Parsing code snippets from markdown with Go

by Sebastien le gall, at 15 March 2018, category : Go Markdown Github

Those time, I've been thinking that choosing the right vendor that fit your needs or will solve your problem has became a pain.

With the growth of platforms like Github and dependencies management tools (whatever the language) more and more people share their work and open source the peace of code they have created to solve a specific problem. That's great !

But at the end… you find out that for a given problem you want to solve, their are tones of libs that claim to do the same thing but each in a different way.

When I need to choose a third-party component, I usually start by reading code example (hopefully in the README file).

The code bellow is a peace of Go code that parse Github readme file of a given repository and look for code example to show in the terminal.

It uses the markdown parser golang-commonmark/markdown. Again, it took me time to find out the right vendor to do the job. You know… the one that don't do too much magic and stay simple. But not to simple because I don't want to waste time. The one that is also well documented….

Anyway, the code bellow can be run easily in command line using the --url flag within you pass the Github url of the repository you want to extract code snippets. It get the content of the README file, parse the markdown and print the extracted peaces of code.

Supplied material:
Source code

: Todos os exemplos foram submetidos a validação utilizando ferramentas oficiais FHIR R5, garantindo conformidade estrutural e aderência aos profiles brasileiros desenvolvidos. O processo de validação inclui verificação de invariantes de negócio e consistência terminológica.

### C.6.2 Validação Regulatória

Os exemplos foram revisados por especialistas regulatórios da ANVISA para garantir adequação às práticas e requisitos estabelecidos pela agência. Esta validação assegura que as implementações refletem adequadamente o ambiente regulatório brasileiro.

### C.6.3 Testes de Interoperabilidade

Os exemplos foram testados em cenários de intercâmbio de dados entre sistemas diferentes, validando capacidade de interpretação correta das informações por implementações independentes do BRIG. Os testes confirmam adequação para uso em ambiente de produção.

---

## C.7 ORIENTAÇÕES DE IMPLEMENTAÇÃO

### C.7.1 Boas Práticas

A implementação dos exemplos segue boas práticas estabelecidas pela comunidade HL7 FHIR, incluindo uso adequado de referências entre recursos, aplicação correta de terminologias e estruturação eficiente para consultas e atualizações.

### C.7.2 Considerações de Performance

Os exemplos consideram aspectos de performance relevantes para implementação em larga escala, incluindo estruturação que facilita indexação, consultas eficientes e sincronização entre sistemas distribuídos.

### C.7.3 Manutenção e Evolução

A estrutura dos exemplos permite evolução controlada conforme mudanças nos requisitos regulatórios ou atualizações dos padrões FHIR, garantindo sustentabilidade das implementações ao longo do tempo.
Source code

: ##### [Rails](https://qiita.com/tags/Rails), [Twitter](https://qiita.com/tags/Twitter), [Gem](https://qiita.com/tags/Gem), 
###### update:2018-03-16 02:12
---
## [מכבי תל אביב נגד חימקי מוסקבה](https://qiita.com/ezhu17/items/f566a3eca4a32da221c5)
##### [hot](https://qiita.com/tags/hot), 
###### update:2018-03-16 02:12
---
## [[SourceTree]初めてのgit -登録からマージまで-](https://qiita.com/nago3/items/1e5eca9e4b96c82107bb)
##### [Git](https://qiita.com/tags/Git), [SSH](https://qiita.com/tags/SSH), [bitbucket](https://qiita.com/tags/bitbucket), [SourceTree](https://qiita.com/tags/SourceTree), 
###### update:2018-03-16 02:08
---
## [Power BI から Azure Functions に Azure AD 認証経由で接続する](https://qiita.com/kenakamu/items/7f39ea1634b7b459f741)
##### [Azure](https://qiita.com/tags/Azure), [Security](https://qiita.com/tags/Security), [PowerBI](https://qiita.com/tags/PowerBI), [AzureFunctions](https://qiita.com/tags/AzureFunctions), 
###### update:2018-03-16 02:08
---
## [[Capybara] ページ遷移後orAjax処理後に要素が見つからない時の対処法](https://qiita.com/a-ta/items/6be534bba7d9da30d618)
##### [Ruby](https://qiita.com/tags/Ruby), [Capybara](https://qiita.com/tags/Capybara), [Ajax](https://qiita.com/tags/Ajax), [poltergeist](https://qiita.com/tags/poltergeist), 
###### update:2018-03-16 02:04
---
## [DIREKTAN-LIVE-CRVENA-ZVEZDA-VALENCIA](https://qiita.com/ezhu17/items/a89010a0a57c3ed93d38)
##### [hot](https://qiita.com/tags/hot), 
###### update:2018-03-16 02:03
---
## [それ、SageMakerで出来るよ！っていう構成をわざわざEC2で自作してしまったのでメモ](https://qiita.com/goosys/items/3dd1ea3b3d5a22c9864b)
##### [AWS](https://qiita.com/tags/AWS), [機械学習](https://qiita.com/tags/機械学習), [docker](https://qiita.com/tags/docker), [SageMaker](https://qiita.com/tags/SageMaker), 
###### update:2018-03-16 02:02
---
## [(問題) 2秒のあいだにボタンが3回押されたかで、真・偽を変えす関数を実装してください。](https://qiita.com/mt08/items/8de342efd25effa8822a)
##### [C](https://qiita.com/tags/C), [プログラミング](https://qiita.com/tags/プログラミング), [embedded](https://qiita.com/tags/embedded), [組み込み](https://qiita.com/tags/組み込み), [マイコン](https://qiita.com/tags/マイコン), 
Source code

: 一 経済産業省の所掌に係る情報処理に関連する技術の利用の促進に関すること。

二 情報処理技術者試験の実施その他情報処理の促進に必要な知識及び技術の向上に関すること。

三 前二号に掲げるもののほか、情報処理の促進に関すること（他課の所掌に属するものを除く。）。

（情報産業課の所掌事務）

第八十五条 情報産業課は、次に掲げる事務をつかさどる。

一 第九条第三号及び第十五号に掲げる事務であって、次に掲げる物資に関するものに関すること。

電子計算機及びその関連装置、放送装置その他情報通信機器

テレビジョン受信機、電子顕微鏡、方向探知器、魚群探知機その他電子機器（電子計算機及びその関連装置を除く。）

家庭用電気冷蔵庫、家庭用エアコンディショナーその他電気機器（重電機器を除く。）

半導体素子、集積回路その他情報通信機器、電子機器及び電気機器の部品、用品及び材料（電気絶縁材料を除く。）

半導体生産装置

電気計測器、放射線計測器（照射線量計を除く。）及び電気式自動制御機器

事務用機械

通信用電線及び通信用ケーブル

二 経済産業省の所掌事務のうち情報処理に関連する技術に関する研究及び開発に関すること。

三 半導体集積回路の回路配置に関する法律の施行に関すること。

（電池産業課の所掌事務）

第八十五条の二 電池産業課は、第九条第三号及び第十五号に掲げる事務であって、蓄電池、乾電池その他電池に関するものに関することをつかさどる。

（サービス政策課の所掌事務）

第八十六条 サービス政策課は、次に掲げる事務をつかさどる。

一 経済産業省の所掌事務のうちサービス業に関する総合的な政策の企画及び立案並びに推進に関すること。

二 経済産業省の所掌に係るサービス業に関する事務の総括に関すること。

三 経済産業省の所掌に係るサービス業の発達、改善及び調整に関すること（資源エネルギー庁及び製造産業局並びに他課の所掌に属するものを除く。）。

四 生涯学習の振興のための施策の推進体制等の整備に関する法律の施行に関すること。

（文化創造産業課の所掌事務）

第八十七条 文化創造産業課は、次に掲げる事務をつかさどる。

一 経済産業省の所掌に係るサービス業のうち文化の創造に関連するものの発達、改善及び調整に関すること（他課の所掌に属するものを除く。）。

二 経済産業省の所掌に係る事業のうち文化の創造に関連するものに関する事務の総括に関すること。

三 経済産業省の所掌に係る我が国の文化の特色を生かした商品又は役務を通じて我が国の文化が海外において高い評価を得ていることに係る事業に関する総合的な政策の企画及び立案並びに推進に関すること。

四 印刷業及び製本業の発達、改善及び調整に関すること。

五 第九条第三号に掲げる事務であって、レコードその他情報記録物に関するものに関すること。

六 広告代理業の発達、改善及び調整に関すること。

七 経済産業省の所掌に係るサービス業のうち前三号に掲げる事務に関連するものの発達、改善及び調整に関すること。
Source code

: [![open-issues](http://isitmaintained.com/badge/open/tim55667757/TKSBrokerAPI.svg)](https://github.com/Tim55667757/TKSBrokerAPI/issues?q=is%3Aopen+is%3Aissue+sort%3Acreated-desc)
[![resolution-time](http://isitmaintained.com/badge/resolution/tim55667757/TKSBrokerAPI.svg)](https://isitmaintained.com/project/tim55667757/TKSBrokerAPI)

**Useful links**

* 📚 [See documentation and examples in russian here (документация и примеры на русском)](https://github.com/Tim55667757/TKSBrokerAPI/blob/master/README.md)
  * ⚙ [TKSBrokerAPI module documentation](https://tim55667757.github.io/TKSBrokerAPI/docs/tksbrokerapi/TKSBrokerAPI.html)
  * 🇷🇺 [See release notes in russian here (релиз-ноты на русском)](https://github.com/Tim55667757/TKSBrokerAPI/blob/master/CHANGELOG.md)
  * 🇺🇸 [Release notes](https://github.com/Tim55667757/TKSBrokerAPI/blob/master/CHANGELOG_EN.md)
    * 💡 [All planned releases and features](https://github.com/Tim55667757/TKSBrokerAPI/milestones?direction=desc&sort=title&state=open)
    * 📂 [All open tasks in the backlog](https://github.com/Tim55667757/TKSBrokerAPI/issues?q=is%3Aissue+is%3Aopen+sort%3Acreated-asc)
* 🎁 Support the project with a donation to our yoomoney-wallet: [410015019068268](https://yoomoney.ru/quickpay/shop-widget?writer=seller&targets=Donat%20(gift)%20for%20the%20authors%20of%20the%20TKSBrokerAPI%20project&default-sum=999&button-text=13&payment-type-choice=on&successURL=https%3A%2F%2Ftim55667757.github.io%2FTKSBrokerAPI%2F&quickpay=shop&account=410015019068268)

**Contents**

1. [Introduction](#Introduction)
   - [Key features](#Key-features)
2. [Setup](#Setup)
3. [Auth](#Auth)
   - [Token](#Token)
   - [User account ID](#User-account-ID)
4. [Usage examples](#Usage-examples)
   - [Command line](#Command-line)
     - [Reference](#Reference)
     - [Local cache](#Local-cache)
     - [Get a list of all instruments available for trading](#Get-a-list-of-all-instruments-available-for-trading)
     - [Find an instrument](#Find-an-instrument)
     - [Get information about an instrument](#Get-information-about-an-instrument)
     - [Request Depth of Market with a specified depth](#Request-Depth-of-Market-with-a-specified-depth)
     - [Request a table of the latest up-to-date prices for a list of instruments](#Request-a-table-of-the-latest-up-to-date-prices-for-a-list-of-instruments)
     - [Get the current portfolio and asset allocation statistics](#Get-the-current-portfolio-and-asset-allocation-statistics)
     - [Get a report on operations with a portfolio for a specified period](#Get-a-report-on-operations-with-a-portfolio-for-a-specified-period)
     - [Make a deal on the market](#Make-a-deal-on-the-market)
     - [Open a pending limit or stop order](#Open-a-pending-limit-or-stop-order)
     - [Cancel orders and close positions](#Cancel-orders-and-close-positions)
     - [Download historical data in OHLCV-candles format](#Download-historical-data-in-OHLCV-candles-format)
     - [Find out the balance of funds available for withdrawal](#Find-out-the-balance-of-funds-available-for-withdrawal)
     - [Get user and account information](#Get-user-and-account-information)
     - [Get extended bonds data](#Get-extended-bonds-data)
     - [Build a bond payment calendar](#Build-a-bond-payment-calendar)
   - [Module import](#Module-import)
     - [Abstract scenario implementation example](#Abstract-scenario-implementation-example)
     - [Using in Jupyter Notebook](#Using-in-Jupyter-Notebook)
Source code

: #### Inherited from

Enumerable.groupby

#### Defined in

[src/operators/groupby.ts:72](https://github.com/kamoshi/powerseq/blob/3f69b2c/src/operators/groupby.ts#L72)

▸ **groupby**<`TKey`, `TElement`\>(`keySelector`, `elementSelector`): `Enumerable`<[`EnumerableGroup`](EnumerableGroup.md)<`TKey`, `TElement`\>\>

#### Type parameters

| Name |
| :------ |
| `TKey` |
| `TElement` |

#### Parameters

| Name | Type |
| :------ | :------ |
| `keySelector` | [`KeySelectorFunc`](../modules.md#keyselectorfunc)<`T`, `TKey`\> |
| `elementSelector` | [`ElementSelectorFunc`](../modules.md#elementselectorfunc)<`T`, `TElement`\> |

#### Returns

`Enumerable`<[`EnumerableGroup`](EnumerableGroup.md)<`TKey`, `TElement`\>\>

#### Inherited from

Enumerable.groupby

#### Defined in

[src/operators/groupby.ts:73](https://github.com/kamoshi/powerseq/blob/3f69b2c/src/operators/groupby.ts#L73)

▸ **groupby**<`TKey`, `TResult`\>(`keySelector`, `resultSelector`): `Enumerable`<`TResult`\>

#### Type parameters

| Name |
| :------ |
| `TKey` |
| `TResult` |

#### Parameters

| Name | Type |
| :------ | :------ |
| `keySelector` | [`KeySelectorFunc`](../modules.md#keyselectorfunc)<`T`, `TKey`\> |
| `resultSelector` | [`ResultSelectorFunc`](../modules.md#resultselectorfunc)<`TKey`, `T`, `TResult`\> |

Questions:
**a.** Answer these questions from the Go markdown post:
(i) Which markdown parser does the code rely on?
(ii) Which command-line flag takes the URL of the GitHub repository?
(iii) What does the author usually read first when choosing a third-party component?
**b.** Transcribe a passage of the Go markdown post: begin at the words "Parsing code snippets" and stop after the words "the README file).".
The records come from a different source than the text.

List of answers:
**a.**
(i) golang-commonmark/markdown
(ii) --url
(iii) Code examples, hopefully in the README file

**b.**
Parsing code snippets from markdown with Go

by Sebastien le gall, at 15 March 2018, category : Go Markdown Github

Those time, I've been thinking that choosing the right vendor that fit your needs or will solve your problem has became a pain.

With the growth of platforms like Github and dependencies management tools (whatever the language) more and more people share their work and open source the peace of code they have created to solve a specific problem. That's great !

But at the end… you find out that for a given problem you want to solve, their are tones of libs that claim to do the same thing but each in a different way.

When I need to choose a third-party component, I usually start by reading code example (hopefully in the README file).